# SELECTED EXTRACT:
Temperature and Body Heat
Grasshoppers are cold-blooded, so their activity levels depend entirely on environmental temperature. Studies on common rangeland grasshoppers show they actively seek out spots where their body temperature reaches roughly 37 to 41°C (about 99 to 106°F), with a preferred sweet spot around 39°C. This range holds consistent from the earliest nymphal stages through adulthood.
To hit those temperatures, grasshoppers constantly reposition themselves throughout the day. In the morning, they bask on sun-warmed rocks or bare soil with their bodies oriented broadside to the sun. As the day heats up, they may climb vegetation to catch a breeze or shift into partial shade. The location of favorable microhabitats changes hour by hour with the sun’s angle, wind speed, and humidity. This is why grasshoppers are most active and visible during warm, sunny weather, and why their populations are generally larger in regions with long, warm growing seasons.
Soil Requirements for Egg Laying
A grasshopper’s habitat needs extend below the surface. Females lay their eggs in the soil, and the characteristics of that soil can make or break a population. Research across multiple species consistently shows that grasshoppers prefer moist soil for egg laying. Even species adapted to dry environments choose the wettest substrate available when given a choice. Moisture protects the egg pods from drying out during the months they spend underground before hatching.
Bare or sparsely vegetated ground with firm, compacted soil is ideal for oviposition. This is one reason grasshoppers do well along roadsides, field margins, and overgrazed patches. The soil there is often compacted and sun-warmed, with just enough moisture below the surface to keep eggs viable through winter or dry seasons.
Grasshoppers in Cities and Suburbs
Grasshoppers don’t need wild landscapes to survive. Parks, gardens, vacant lots, and roadside verges all provide workable habitat, and some species have adapted their behavior to urban life in measurable ways. Research on the common bow-winged grasshopper found that individuals living in highly urbanized areas were 30% more mobile than those in rural settings. They also showed bolder, more risk-tolerant behavior, spending about 12% less time in defensive freezing postures compared to rural counterparts.

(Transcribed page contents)
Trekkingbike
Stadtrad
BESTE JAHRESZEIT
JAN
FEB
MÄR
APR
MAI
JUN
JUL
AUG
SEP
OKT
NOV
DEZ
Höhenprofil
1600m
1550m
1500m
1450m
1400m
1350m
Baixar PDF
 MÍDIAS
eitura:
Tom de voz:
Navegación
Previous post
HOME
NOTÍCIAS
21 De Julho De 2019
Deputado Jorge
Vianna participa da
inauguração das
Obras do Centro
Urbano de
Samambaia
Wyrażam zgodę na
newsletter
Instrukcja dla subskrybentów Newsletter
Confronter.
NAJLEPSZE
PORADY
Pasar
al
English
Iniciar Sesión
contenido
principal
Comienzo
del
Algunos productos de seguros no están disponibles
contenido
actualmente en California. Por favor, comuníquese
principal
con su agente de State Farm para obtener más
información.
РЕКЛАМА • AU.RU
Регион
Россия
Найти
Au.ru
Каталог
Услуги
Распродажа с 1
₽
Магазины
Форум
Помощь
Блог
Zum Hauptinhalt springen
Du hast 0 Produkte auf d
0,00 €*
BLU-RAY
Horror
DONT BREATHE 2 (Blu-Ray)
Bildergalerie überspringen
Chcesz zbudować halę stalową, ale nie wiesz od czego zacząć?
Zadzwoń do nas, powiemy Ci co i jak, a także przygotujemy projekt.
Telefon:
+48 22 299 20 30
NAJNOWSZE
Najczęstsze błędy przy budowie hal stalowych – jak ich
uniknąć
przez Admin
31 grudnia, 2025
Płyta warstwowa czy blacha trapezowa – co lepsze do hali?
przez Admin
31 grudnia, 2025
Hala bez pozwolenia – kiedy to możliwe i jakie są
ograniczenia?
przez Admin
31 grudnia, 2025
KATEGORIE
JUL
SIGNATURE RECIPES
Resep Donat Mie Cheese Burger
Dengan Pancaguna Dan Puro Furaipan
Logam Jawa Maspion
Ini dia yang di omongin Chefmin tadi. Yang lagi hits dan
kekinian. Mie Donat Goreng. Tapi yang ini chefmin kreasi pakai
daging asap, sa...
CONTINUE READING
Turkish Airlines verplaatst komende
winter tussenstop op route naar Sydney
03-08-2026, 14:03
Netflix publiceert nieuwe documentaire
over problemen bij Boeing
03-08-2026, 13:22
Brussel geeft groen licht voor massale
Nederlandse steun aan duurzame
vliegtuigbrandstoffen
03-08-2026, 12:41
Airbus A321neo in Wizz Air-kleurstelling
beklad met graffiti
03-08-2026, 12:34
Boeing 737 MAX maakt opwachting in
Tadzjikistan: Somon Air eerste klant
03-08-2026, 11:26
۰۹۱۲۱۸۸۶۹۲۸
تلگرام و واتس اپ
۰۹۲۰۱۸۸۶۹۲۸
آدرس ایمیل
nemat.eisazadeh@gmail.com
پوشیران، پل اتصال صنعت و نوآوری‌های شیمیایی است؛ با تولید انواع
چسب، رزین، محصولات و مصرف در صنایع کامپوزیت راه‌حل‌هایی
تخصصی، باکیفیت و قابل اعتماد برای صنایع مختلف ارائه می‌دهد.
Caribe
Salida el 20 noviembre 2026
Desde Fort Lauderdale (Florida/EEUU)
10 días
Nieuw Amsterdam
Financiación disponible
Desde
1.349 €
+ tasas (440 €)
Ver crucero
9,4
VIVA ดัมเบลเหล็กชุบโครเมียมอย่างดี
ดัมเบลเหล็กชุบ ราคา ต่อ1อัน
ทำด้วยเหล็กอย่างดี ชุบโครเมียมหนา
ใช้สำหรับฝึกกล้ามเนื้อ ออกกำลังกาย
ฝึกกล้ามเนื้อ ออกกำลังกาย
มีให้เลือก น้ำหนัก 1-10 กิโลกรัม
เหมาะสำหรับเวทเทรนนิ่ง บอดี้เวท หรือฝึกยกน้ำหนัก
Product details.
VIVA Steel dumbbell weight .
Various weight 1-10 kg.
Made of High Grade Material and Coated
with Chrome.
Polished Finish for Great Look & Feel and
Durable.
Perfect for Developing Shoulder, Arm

# YOUR TASKS:
[a] According to the text on grasshopper habitat, around what body temperature do grasshoppers prefer most?
[b] Carry on the text on grasshopper habitat from the point where it stops.

# RESPONSES BY TASK:
[a] About 39°C.

[b]
These behavioral shifts likely reflect the pressures of city living: smaller, more fragmented patches of suitable habitat, higher predation from birds attracted to urban green spaces, and greater human disturbance. Grasshoppers that move more and freeze less are better equipped to navigate between isolated patches of vegetation and escape threats. The trade-off is physical stress. Urban grasshoppers show higher levels of developmental asymmetry, a sign that growing up in a city environment takes a toll on the body even as behavior adapts.
How Habitat Loss Affects Grasshoppers
Despite their adaptability, grasshoppers are not immune to habitat destruction. When natural and semi-natural landscapes are carved up by agriculture or development, grasshopper populations become isolated, and that isolation has real genetic consequences. A study of the Mediterranean esparto grasshopper found that agricultural land creates roughly 1,000 times more resistance to movement than semi-natural habitat. Populations surrounded by more suitable habitat maintained higher genetic diversity, while isolated populations lost genetic variability over time.
Even species that seem widespread and common suffer from fragmentation. Small remnant patches of natural habitat within a fragmented landscape can function as corridors, connecting otherwise isolated populations and maintaining genetic health. But when those patches disappear, populations become increasingly inbred and vulnerable. This matters not just for rare species but for the common grasshoppers that form a critical part of the food web, feeding everything from birds and lizards to spiders and small mammals.